265 individuals had a cataract extraction performed in at least one eye resulting in 21 aphakic and 241 pseudophakic participants. 41% of cataract–operated participants had VI. An additional 20% of cataract–operated participants had VI which could be corrected by refraction. Of them, 69 (26%) had mild, 32 (12%) had moderate and 57 (22%) had severe VI. Participants in the PPHKC group (n=42) had lower QOL scores compared to those in the BPPHK group (n=129). The average subscale scores between the BPPHK and PPHKC groups were 73.3 and 63.5 for driving difficulties, 71.9 and 62.6 for vision–related role function, 61.3 and 52.3 for vision–related mental health, 71.6 and 63.2 for vision–related dependency and 76.4 and 69.3 for peripheral vision, respectively.
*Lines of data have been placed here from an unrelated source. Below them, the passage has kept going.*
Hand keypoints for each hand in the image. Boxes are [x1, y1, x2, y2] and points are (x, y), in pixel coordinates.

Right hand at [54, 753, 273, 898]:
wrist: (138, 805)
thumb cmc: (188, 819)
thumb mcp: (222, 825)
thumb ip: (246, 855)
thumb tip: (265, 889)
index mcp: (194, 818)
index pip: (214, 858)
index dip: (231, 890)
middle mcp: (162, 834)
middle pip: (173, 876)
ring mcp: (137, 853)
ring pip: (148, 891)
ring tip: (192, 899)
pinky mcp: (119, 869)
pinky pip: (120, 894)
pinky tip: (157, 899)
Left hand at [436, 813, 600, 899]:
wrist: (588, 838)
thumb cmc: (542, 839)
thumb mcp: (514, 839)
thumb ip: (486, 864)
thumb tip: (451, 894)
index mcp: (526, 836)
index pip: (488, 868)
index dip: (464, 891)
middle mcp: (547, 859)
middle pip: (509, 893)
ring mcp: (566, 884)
Despite cataract surgery, a significant proportion of participants had residual visual impairment. Refractive correction eliminated visual impairment in 20% of these individuals, demonstrating the need for regular ophthalmologic exams and refraction in cataract–operated patients. Participants in the PPHKC group are likely to show improvement in vision–specific QOL after cataract extraction in the unoperated, cataractous "second" eye.